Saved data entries
----------
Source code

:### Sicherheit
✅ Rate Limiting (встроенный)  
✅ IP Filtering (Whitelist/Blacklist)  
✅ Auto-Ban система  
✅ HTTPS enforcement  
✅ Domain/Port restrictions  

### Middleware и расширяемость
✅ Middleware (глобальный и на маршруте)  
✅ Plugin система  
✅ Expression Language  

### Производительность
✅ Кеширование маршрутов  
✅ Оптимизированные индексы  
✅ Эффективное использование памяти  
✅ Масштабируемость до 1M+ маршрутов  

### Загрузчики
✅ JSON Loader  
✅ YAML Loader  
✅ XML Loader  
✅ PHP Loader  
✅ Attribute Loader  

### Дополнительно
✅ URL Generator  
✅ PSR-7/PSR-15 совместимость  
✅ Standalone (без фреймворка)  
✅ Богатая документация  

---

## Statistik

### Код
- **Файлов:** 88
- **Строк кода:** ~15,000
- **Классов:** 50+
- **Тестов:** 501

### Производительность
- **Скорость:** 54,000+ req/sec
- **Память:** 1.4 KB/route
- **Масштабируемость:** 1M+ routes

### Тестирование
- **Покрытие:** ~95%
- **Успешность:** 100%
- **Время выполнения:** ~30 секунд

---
----------
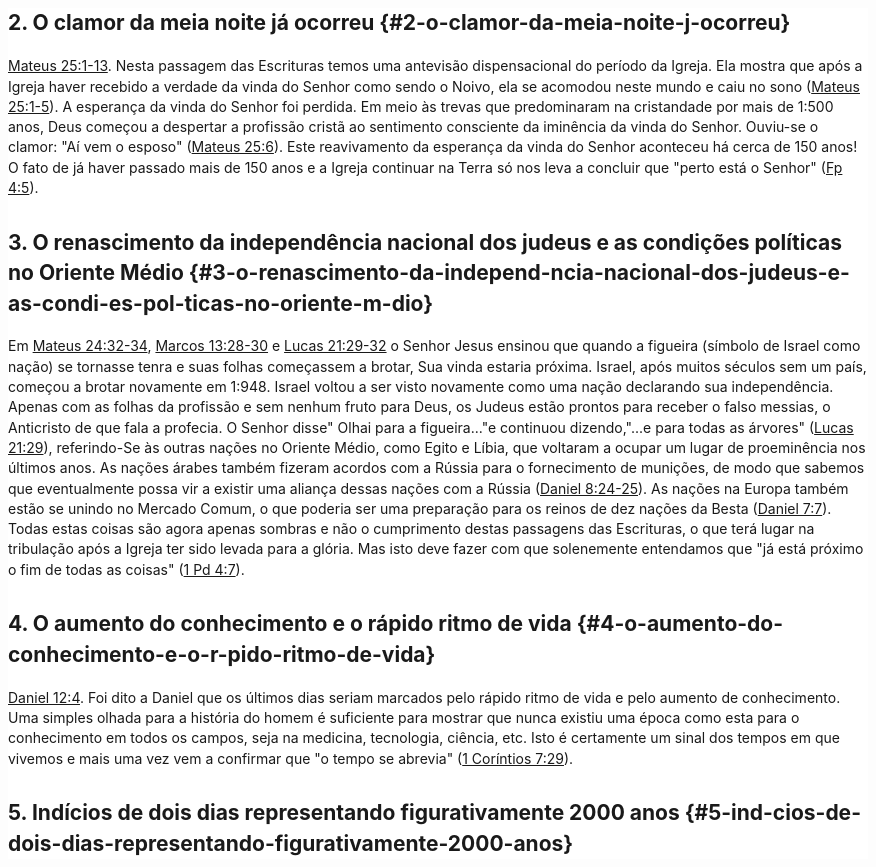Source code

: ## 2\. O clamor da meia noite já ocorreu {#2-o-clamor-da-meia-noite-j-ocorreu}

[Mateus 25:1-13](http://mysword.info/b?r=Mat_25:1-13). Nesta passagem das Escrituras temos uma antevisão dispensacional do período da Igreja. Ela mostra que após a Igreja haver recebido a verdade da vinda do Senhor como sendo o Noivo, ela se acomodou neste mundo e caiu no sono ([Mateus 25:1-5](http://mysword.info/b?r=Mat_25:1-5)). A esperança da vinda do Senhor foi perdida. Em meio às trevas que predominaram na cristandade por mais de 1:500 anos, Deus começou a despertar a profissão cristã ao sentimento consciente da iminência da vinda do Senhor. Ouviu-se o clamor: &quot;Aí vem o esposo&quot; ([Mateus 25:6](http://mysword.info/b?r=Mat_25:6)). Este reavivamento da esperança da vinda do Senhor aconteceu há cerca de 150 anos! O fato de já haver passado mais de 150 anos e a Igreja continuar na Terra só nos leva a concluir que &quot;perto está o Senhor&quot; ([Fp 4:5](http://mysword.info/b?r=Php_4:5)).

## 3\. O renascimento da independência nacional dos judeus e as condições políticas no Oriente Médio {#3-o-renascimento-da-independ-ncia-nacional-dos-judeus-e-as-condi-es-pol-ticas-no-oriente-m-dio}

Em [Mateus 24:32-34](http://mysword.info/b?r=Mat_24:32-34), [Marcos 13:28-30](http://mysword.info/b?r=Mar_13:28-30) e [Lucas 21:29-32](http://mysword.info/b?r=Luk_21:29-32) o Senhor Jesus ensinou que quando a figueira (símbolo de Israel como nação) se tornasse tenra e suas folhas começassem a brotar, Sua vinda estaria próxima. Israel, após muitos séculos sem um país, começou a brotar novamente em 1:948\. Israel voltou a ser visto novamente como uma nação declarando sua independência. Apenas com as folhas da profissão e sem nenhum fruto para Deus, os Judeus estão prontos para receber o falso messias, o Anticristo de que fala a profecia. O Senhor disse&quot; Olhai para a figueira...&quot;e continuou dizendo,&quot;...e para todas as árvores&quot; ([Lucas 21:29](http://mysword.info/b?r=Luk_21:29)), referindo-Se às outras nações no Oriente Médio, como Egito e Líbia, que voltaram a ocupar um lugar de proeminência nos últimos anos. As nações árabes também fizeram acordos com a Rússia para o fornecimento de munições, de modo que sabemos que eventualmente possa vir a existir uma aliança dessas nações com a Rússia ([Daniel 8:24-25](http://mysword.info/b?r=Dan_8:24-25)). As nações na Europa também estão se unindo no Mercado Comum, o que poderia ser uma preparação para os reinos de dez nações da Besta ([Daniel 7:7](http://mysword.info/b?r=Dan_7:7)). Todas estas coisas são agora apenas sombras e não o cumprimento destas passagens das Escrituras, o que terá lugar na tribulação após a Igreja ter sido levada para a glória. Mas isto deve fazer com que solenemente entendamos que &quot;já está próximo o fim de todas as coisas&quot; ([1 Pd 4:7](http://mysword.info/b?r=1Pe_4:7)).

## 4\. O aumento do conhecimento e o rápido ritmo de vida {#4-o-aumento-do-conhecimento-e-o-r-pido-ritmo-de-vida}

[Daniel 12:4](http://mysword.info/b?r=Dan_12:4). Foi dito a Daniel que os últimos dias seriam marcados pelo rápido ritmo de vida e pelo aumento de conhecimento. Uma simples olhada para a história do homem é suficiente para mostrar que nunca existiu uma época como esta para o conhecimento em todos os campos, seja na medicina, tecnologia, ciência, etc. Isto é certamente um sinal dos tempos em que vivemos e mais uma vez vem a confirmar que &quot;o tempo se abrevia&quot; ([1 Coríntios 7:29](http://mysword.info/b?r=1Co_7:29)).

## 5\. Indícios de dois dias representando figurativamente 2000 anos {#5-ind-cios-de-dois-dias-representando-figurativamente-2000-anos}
----------
Copy out, unchanged, the lines from the one containing "## 4\. O aumento" through the one containing "## 5\. Indícios", including both of those lines.

## 4\. O aumento do conhecimento e o rápido ritmo de vida {#4-o-aumento-do-conhecimento-e-o-r-pido-ritmo-de-vida}

[Daniel 12:4](http://mysword.info/b?r=Dan_12:4). Foi dito a Daniel que os últimos dias seriam marcados pelo rápido ritmo de vida e pelo aumento de conhecimento. Uma simples olhada para a história do homem é suficiente para mostrar que nunca existiu uma época como esta para o conhecimento em todos os campos, seja na medicina, tecnologia, ciência, etc. Isto é certamente um sinal dos tempos em que vivemos e mais uma vez vem a confirmar que &quot;o tempo se abrevia&quot; ([1 Coríntios 7:29](http://mysword.info/b?r=1Co_7:29)).

## 5\. Indícios de dois dias representando figurativamente 2000 anos {#5-ind-cios-de-dois-dias-representando-figurativamente-2000-anos}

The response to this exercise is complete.